İşe iade davası açan işçinin, iş sözleşmesinin feshinin geçerli veya haklı bir sebebe dayanmadığını ispat etmesi gerekmez. İşe iade davasında ispat yükü davalı işverene aittir. Ancak işçi, işverenin gösterdiği sebepten farklı bir sebep nedeniyle iş akdinin feshedildiğini iddia ederse bu iddiasını ispatlamak zorunda kalır.

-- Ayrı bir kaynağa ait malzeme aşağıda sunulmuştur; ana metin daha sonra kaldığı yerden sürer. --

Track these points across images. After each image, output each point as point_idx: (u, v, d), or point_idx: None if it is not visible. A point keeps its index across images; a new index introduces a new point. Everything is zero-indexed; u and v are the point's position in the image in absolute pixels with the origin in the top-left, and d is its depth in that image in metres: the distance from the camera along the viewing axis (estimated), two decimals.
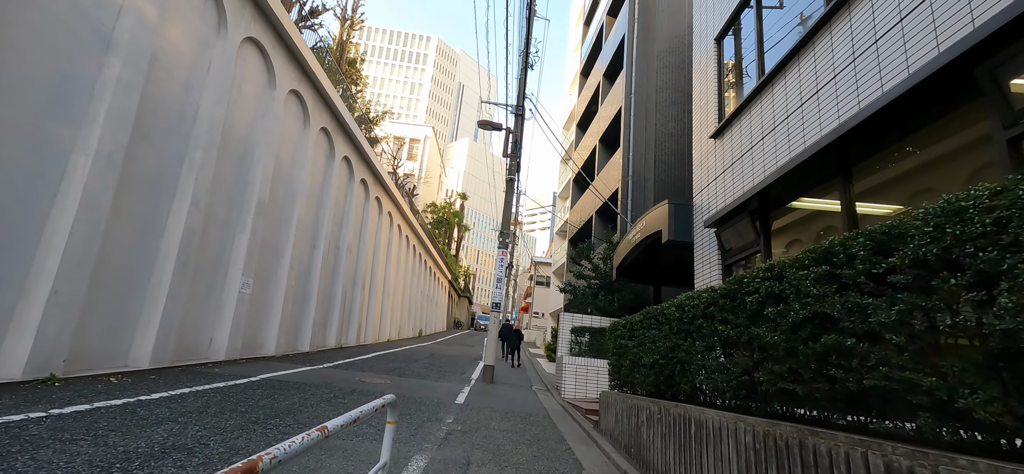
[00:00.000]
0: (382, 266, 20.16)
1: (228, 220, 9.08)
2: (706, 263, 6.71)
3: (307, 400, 6.06)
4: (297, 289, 12.12)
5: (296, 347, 12.24)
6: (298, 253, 11.97)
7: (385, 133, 29.34)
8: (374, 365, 11.23)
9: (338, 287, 14.82)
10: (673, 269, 10.46)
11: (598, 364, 10.04)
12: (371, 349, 15.65)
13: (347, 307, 15.98)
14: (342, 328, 15.33)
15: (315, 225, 13.13)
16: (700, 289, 3.69)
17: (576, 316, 11.38)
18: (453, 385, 9.58)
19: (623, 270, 10.39)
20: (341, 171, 14.90)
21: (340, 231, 15.14)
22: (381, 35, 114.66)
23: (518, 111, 12.24)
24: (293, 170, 11.59)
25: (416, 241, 27.00)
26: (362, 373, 9.62)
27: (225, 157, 8.84)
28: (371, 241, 18.40)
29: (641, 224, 8.57)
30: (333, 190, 13.86)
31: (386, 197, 19.97)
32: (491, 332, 11.17)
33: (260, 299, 10.33)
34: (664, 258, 9.79)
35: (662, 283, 10.53)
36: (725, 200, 6.23)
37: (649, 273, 10.53)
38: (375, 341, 19.19)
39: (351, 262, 16.17)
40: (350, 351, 14.10)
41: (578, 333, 10.79)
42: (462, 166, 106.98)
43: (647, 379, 4.78)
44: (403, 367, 11.53)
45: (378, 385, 8.24)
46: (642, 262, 10.13)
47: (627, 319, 5.86)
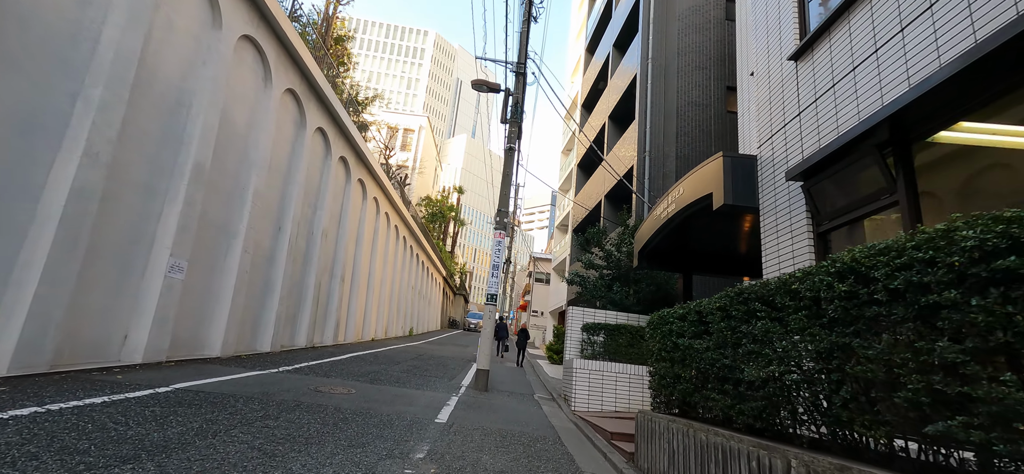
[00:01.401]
0: (366, 257, 18.23)
1: (151, 185, 7.15)
2: (783, 233, 4.84)
3: (215, 425, 4.15)
4: (255, 278, 10.19)
5: (254, 347, 10.31)
6: (257, 235, 10.05)
7: (375, 117, 27.38)
8: (345, 368, 9.32)
9: (310, 278, 12.89)
10: (708, 254, 8.58)
11: (617, 370, 8.16)
12: (349, 349, 13.73)
13: (322, 301, 14.05)
14: (315, 325, 13.40)
15: (280, 204, 11.20)
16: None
17: (587, 311, 9.49)
18: (437, 395, 7.69)
19: (646, 255, 8.51)
20: (315, 145, 12.96)
21: (314, 214, 13.21)
22: (377, 28, 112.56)
23: (519, 69, 10.35)
24: (249, 135, 9.66)
25: (407, 232, 25.08)
26: (325, 379, 7.72)
27: (144, 103, 6.91)
28: (353, 228, 16.47)
29: (676, 192, 6.69)
30: (304, 165, 11.93)
31: (372, 181, 18.05)
32: (486, 331, 9.27)
33: (200, 287, 8.40)
34: (699, 238, 7.92)
35: (694, 270, 8.68)
36: (818, 141, 4.35)
37: (678, 258, 8.66)
38: (357, 340, 17.26)
39: (327, 250, 14.24)
40: (323, 351, 12.18)
41: (591, 331, 8.90)
42: (459, 163, 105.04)
43: (742, 404, 2.91)
44: (380, 371, 9.62)
45: (338, 396, 6.33)
46: (670, 245, 8.26)
47: (689, 307, 4.00)
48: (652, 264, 8.65)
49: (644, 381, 8.13)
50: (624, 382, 8.14)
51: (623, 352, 8.50)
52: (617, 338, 8.59)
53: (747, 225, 6.50)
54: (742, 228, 6.72)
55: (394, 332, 23.26)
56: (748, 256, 8.30)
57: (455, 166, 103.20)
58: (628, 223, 11.04)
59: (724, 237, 7.51)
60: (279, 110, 10.74)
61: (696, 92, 12.29)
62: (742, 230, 6.82)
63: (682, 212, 6.50)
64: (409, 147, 42.75)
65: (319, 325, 13.86)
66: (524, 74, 10.38)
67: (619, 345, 8.54)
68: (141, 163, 6.93)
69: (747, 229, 6.65)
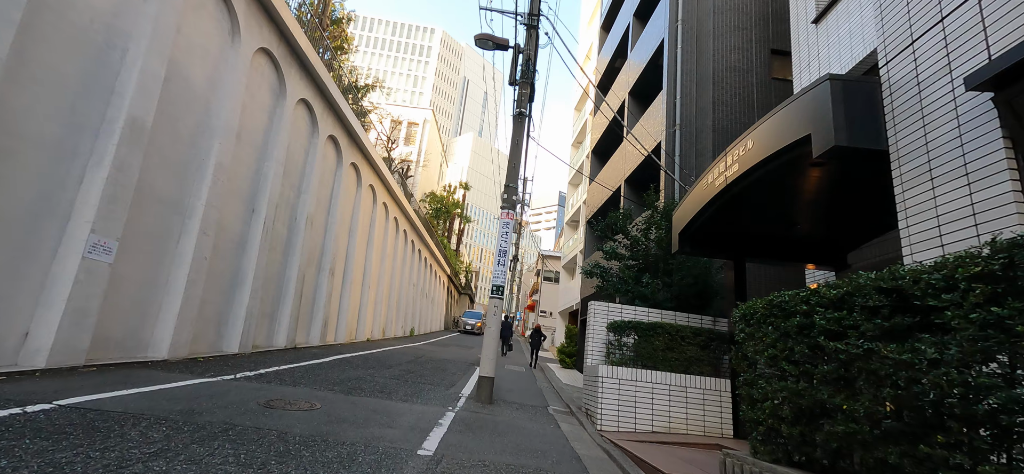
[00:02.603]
0: (361, 250, 16.71)
1: (66, 143, 5.64)
2: (947, 179, 3.18)
3: (57, 471, 2.58)
4: (219, 266, 8.67)
5: (218, 347, 8.79)
6: (221, 216, 8.53)
7: (374, 104, 25.90)
8: (322, 374, 7.76)
9: (291, 269, 11.37)
10: (766, 236, 6.91)
11: (654, 380, 6.54)
12: (338, 350, 12.19)
13: (307, 296, 12.53)
14: (298, 323, 11.87)
15: (253, 182, 9.68)
16: None
17: (613, 307, 7.86)
18: (429, 409, 6.11)
19: (688, 238, 6.87)
20: (298, 120, 11.45)
21: (297, 198, 11.70)
22: (383, 26, 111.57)
23: (531, 21, 8.74)
24: (211, 97, 8.15)
25: (408, 226, 23.56)
26: (289, 390, 6.17)
27: (55, 36, 5.41)
28: (345, 217, 14.95)
29: (739, 149, 5.06)
30: (283, 140, 10.42)
31: (368, 167, 16.53)
32: (490, 331, 7.67)
33: (140, 275, 6.88)
34: (760, 213, 6.25)
35: (748, 256, 7.01)
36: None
37: (728, 241, 7.00)
38: (349, 340, 15.74)
39: (314, 239, 12.72)
40: (304, 353, 10.64)
41: (619, 332, 7.27)
42: (466, 161, 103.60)
43: None
44: (364, 378, 8.05)
45: (293, 414, 4.77)
46: (720, 224, 6.61)
47: (827, 288, 2.46)
48: (695, 249, 7.00)
49: (688, 395, 6.49)
50: (663, 395, 6.50)
51: (660, 357, 6.86)
52: (652, 340, 6.95)
53: (845, 181, 4.85)
54: (831, 189, 5.07)
55: (393, 332, 21.74)
56: (823, 236, 6.62)
57: (462, 165, 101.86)
58: (657, 205, 9.38)
59: (795, 208, 5.85)
60: (252, 73, 9.22)
61: (735, 56, 10.60)
62: (830, 193, 5.17)
63: (751, 172, 4.86)
64: (413, 141, 41.30)
65: (303, 323, 12.34)
66: (536, 27, 8.77)
67: (655, 349, 6.90)
68: (50, 113, 5.42)
69: (843, 189, 5.00)
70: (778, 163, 4.44)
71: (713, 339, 6.99)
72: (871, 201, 5.28)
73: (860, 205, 5.43)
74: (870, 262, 6.56)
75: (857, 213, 5.64)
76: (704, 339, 6.96)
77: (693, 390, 6.58)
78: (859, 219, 5.76)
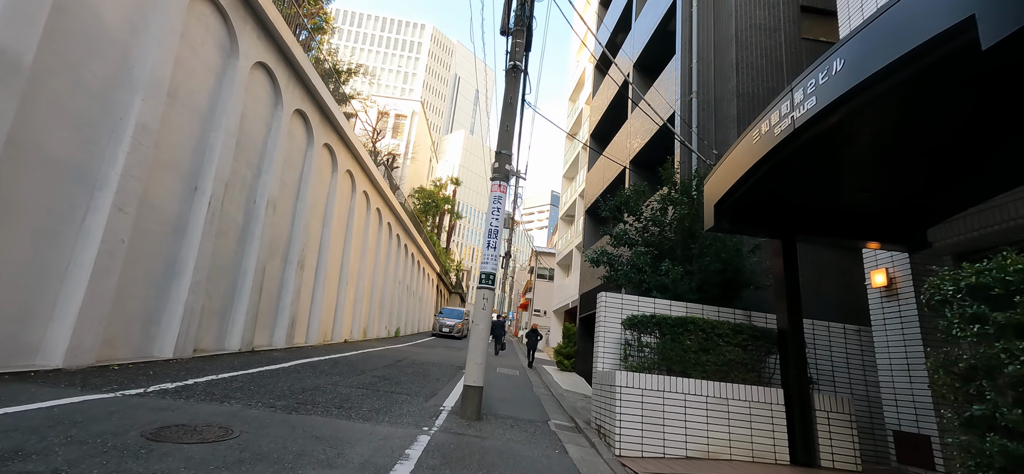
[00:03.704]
0: (337, 242, 15.13)
1: None
2: None
3: None
4: (145, 252, 7.09)
5: (146, 352, 7.21)
6: (146, 190, 6.96)
7: (357, 92, 24.27)
8: (270, 384, 6.23)
9: (249, 260, 9.79)
10: (825, 210, 5.50)
11: (686, 390, 5.12)
12: (306, 353, 10.62)
13: (270, 292, 10.95)
14: (258, 322, 10.28)
15: (195, 153, 8.10)
16: None
17: (628, 299, 6.44)
18: (396, 432, 4.63)
19: (727, 212, 5.45)
20: (256, 86, 9.88)
21: (257, 178, 10.12)
22: (372, 22, 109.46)
23: None
24: (131, 41, 6.58)
25: (392, 218, 21.97)
26: (212, 407, 4.66)
27: None
28: (318, 204, 13.37)
29: (830, 69, 3.64)
30: (235, 107, 8.85)
31: (345, 150, 14.95)
32: (478, 330, 6.20)
33: (18, 257, 5.30)
34: (828, 175, 4.84)
35: (800, 233, 5.59)
36: None
37: (775, 216, 5.59)
38: (324, 342, 14.15)
39: (279, 227, 11.14)
40: (264, 357, 9.08)
41: (639, 329, 5.84)
42: (457, 159, 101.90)
43: None
44: (324, 388, 6.53)
45: (193, 449, 3.26)
46: (770, 192, 5.19)
47: None
48: (735, 224, 5.57)
49: (730, 408, 5.07)
50: (698, 409, 5.07)
51: (692, 361, 5.43)
52: (682, 339, 5.52)
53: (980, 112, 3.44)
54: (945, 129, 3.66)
55: (376, 333, 20.14)
56: (897, 206, 5.23)
57: (453, 163, 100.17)
58: (675, 180, 7.96)
59: (882, 164, 4.44)
60: (189, 21, 7.66)
61: (760, 13, 9.23)
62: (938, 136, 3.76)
63: (844, 101, 3.44)
64: (401, 133, 39.66)
65: (264, 323, 10.75)
66: None
67: (685, 350, 5.47)
68: None
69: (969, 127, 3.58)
70: (900, 77, 3.02)
71: (756, 337, 5.58)
72: (989, 149, 3.90)
73: (974, 155, 4.05)
74: (958, 240, 5.19)
75: (965, 168, 4.26)
76: (745, 338, 5.55)
77: (737, 403, 5.16)
78: (965, 177, 4.38)
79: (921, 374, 5.17)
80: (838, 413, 5.16)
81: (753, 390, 5.23)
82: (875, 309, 5.90)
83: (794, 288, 5.46)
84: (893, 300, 5.71)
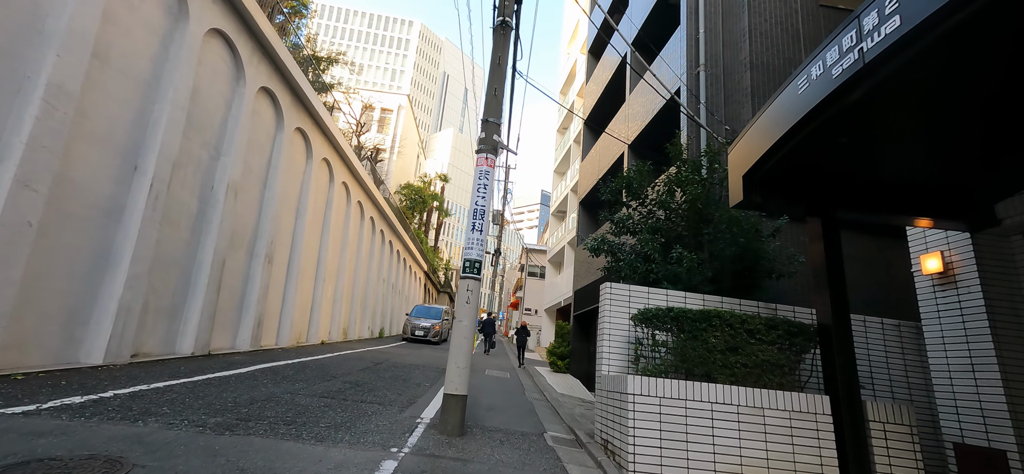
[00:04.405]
0: (313, 235, 14.01)
1: None
2: None
3: None
4: (66, 238, 5.99)
5: (67, 357, 6.09)
6: (65, 165, 5.86)
7: (338, 81, 23.07)
8: (211, 396, 5.19)
9: (204, 252, 8.69)
10: (873, 182, 4.61)
11: (714, 398, 4.21)
12: (273, 356, 9.53)
13: (232, 288, 9.83)
14: (216, 322, 9.17)
15: (134, 127, 7.00)
16: None
17: (637, 289, 5.52)
18: (356, 456, 3.65)
19: (759, 183, 4.55)
20: (212, 57, 8.79)
21: (214, 161, 9.02)
22: (359, 18, 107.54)
23: None
24: None
25: (375, 213, 20.83)
26: (118, 428, 3.64)
27: None
28: (290, 194, 12.25)
29: None
30: (185, 78, 7.76)
31: (320, 136, 13.85)
32: (462, 327, 5.23)
33: None
34: (890, 134, 3.95)
35: (843, 208, 4.71)
36: None
37: (814, 188, 4.69)
38: (297, 343, 13.03)
39: (242, 216, 10.03)
40: (219, 362, 7.98)
41: (653, 324, 4.92)
42: (446, 157, 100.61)
43: None
44: (278, 398, 5.50)
45: None
46: (806, 157, 4.30)
47: None
48: (768, 200, 4.66)
49: (767, 419, 4.18)
50: (728, 421, 4.16)
51: (718, 362, 4.52)
52: (705, 336, 4.60)
53: None
54: None
55: (358, 333, 19.01)
56: (959, 178, 4.37)
57: (441, 160, 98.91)
58: (684, 156, 7.07)
59: (958, 118, 3.56)
60: None
61: None
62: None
63: (943, 15, 2.55)
64: (387, 128, 38.41)
65: (224, 323, 9.63)
66: None
67: (710, 349, 4.55)
68: None
69: None
70: None
71: (792, 334, 4.68)
72: None
73: None
74: None
75: None
76: (781, 334, 4.65)
77: (775, 413, 4.26)
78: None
79: (992, 377, 4.32)
80: (896, 424, 4.28)
81: (793, 397, 4.33)
82: (926, 300, 5.05)
83: (838, 275, 4.57)
84: (950, 288, 4.86)
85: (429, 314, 20.28)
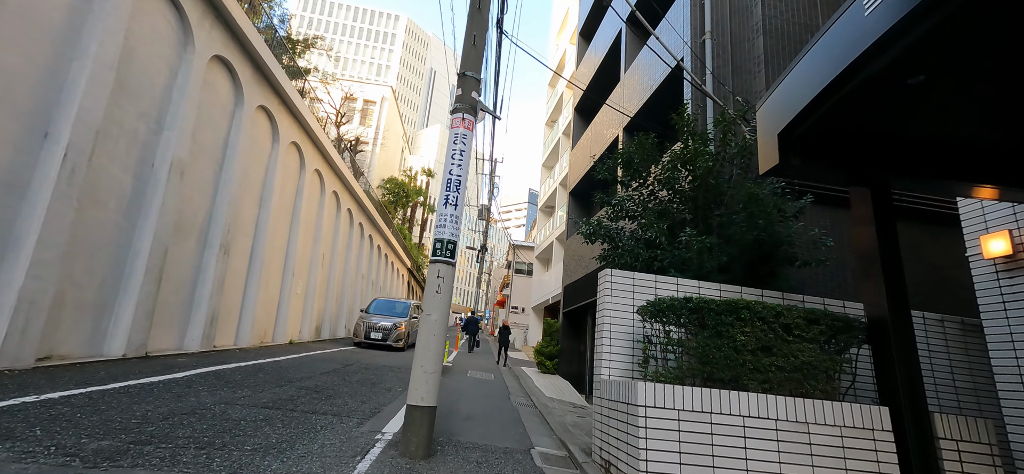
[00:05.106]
0: (280, 226, 12.86)
1: None
2: None
3: None
4: None
5: None
6: None
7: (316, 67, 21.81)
8: (110, 409, 4.13)
9: (141, 238, 7.55)
10: (933, 142, 3.76)
11: (744, 408, 3.26)
12: (224, 358, 8.41)
13: (178, 281, 8.68)
14: (156, 319, 8.01)
15: (42, 87, 5.86)
16: None
17: (643, 277, 4.60)
18: None
19: (798, 144, 3.68)
20: (150, 15, 7.66)
21: (156, 135, 7.87)
22: (345, 11, 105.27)
23: None
24: None
25: (353, 204, 19.67)
26: None
27: None
28: (252, 178, 11.10)
29: None
30: (113, 34, 6.64)
31: (290, 119, 12.71)
32: (431, 321, 4.25)
33: None
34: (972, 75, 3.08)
35: (896, 174, 3.86)
36: None
37: (862, 149, 3.82)
38: (261, 343, 11.87)
39: (191, 199, 8.89)
40: (154, 365, 6.86)
41: (666, 318, 4.00)
42: (433, 154, 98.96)
43: None
44: (205, 411, 4.46)
45: None
46: (860, 108, 3.43)
47: None
48: (808, 164, 3.78)
49: (812, 436, 3.30)
50: (764, 438, 3.27)
51: (747, 365, 3.64)
52: (731, 333, 3.70)
53: None
54: None
55: (333, 332, 17.84)
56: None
57: (428, 158, 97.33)
58: (692, 126, 6.17)
59: None
60: None
61: None
62: None
63: None
64: (369, 121, 37.09)
65: (169, 320, 8.48)
66: None
67: (738, 349, 3.65)
68: None
69: None
70: None
71: (838, 330, 3.81)
72: None
73: None
74: None
75: None
76: (823, 329, 3.77)
77: (822, 429, 3.37)
78: None
79: None
80: (973, 442, 3.44)
81: (844, 409, 3.45)
82: (988, 290, 4.23)
83: (894, 258, 3.71)
84: (1019, 274, 4.05)
85: (392, 310, 15.38)
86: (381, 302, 15.92)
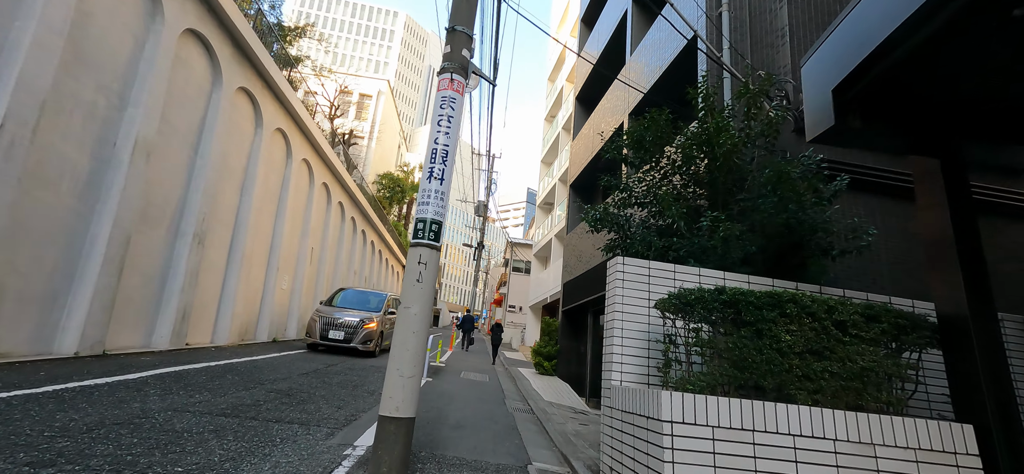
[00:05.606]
0: (264, 218, 12.15)
1: None
2: None
3: None
4: None
5: None
6: None
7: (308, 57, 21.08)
8: (24, 419, 3.43)
9: (100, 224, 6.84)
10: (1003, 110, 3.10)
11: (794, 426, 2.52)
12: (193, 357, 7.69)
13: (145, 272, 7.97)
14: (112, 313, 7.29)
15: None
16: None
17: (659, 266, 3.92)
18: None
19: (857, 101, 3.01)
20: None
21: (118, 111, 7.17)
22: (343, 7, 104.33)
23: None
24: None
25: (344, 197, 18.95)
26: None
27: None
28: (231, 165, 10.39)
29: None
30: None
31: (274, 103, 12.01)
32: (410, 314, 3.55)
33: None
34: None
35: (969, 138, 3.20)
36: None
37: (930, 113, 3.15)
38: (240, 341, 11.15)
39: (158, 184, 8.18)
40: (108, 365, 6.16)
41: (692, 313, 3.29)
42: None
43: None
44: (143, 421, 3.76)
45: None
46: (937, 56, 2.75)
47: None
48: (870, 127, 3.12)
49: (880, 463, 2.57)
50: (821, 465, 2.54)
51: (792, 372, 2.95)
52: (773, 331, 3.02)
53: None
54: None
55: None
56: None
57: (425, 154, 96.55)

İşe İade Davası Açma Süresi
İş Kanunu’nun 20/1 maddesine göre işçi, geçersiz olduğunu düşündüğü feshin bildirim tarihinden itibaren bir ay içinde öncelikle arabulucuya başvurmalı, arabulucuda anlaşma sağlanamazsa bu süre içerisinde işe iade davası açmalıdır. Arabulucuya başvuru yapıldığı tarihten son tutanağın imzalandığı tarihe kadar 1 aylık işe iade davası açma süresi durur. Bu süre içinde işçi dava açmadığı takdirde işe iade davası açma hakkını kaybeder.
Şayet işveren ihbar süresi vererek iş yaparsa bir aylık süre, ihbar öneli sonunda değil fesih bildiriminin işçiye tebliği tarihinden itibaren başlar.
Bir aylık süre hak düşürücü süredir. Hakim, işe iade davası süresini resen dikkate alır. Bu süre içerisinde açılmayan davalar usulden reddedilir.
İşe Geri Dönüş Davası Kazandım, Ne Yapmalıyım?
Mahkeme işverenin yapmış olduğu feshin geçersizliğine karar verirse işe iade davası kazanılmış demektir. Bu durumda işe geri dönüş davası kazandım ne yapmalıyım sorusu gündeme gelebilir. İşçi, bu davayı kazandığında kararın kesinleşmesi ile işe geri dönmek için işverene yazılı başvuru yapmalıdır. Bu başvuru kesinleşme şerhinin tebliğinden itibaren 10 iş günü içerisinde yapılmalıdır. Başvuru hiç veya süresinde yapılmaz ise işverenin yaptığı fesih geçerli sayılır ve işe iade davası sonuçları uygulanmaz. İşçinin başvurusundan sonra ise işverenin, başvurunun tebliği tarihinden itibaren bir ay içinde işçiyi işe başlatması gerekir. İşveren bu süre içerisinde işçiyi işe başlatmaz ise fesih tarihinden kararın kesinleştiği tarihe kadar işçinin çalışmadığı süre için en çok dört aylık ücreti tazminat olarak işçiye ödemelidir. Bu tazminata boşta geçen süre tazminatı denir. İşveren bu tazminatın yanında işe başlatmama tazminatını da ödeme yükümlülüğü altına girer. Bu tutar ise en az dört en fazla sekiz aylık ücrete tekabül edecek şekilde belirlenir.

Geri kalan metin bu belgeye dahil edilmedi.